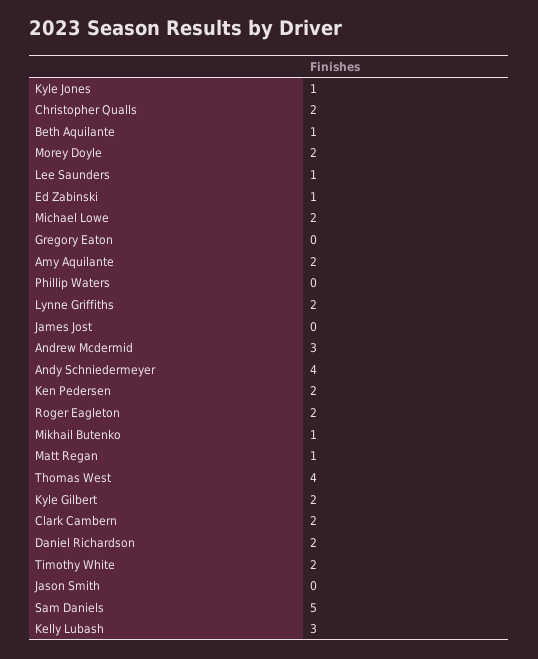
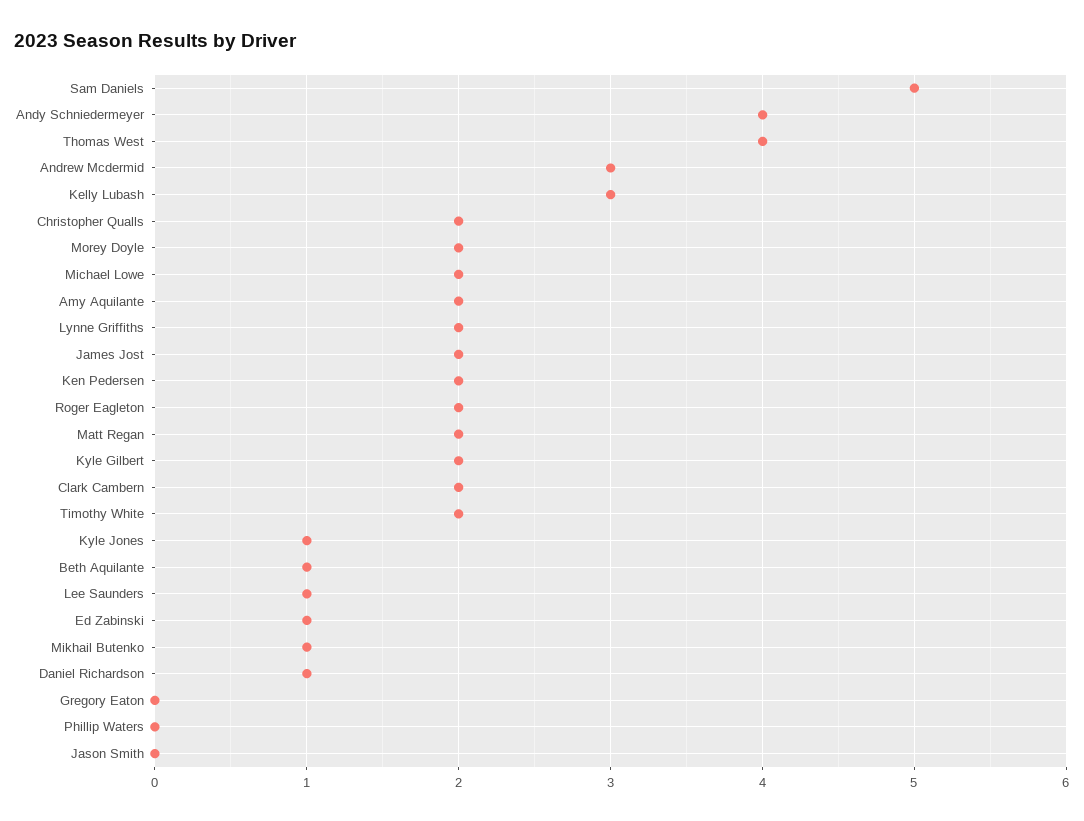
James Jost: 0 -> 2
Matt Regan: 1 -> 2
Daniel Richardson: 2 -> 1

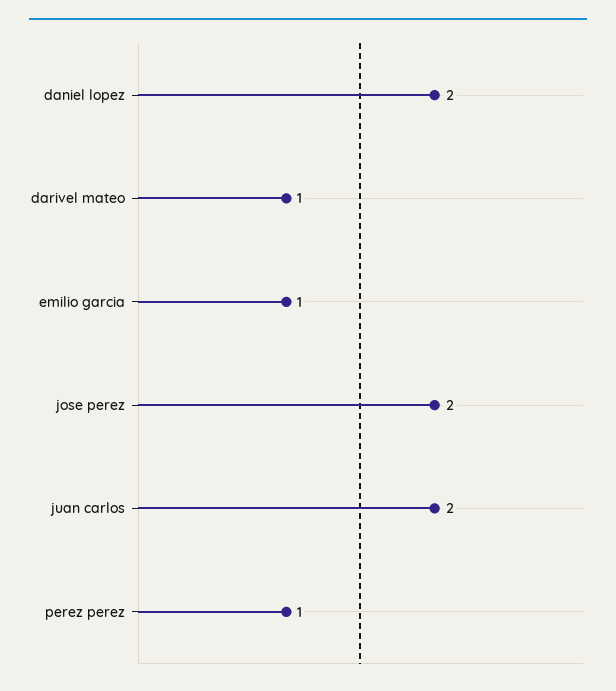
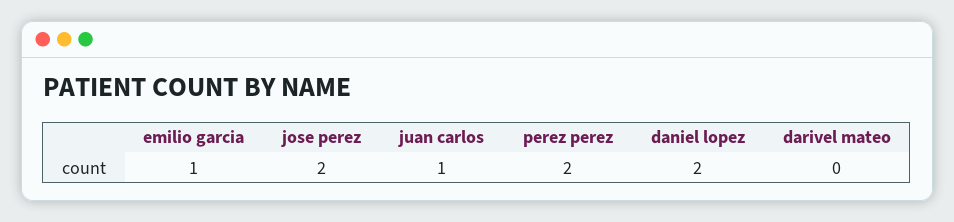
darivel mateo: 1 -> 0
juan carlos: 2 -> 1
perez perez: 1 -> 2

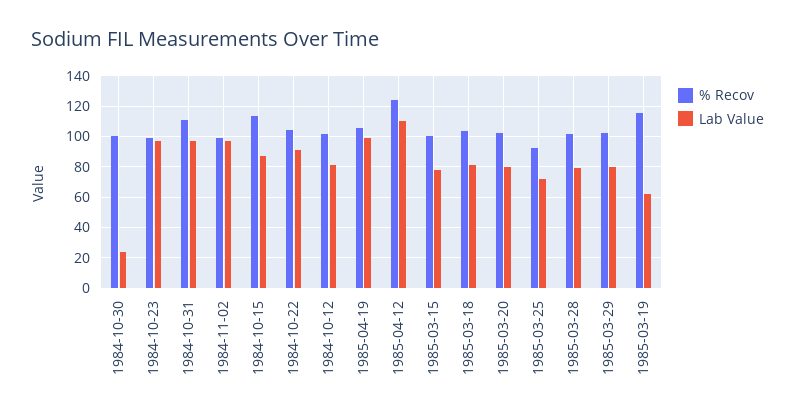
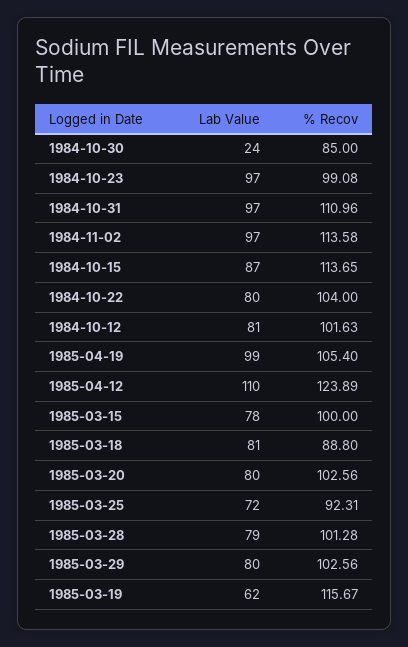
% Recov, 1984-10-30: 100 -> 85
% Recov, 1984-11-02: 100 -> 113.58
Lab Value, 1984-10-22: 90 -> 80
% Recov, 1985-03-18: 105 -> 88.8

━━━━━━

(WORK TO BE COMPLETED) Please print the span that begins at the line holding "darivel mateo: 1 -> 0" and ends at the last line of the data, both ends included, with no pictures.

(SOLUTION FOR THIS PROBLEM)
darivel mateo: 1 -> 0
juan carlos: 2 -> 1
perez perez: 1 -> 2

% Recov, 1984-10-30: 100 -> 85
% Recov, 1984-11-02: 100 -> 113.58
Lab Value, 1984-10-22: 90 -> 80
% Recov, 1985-03-18: 105 -> 88.8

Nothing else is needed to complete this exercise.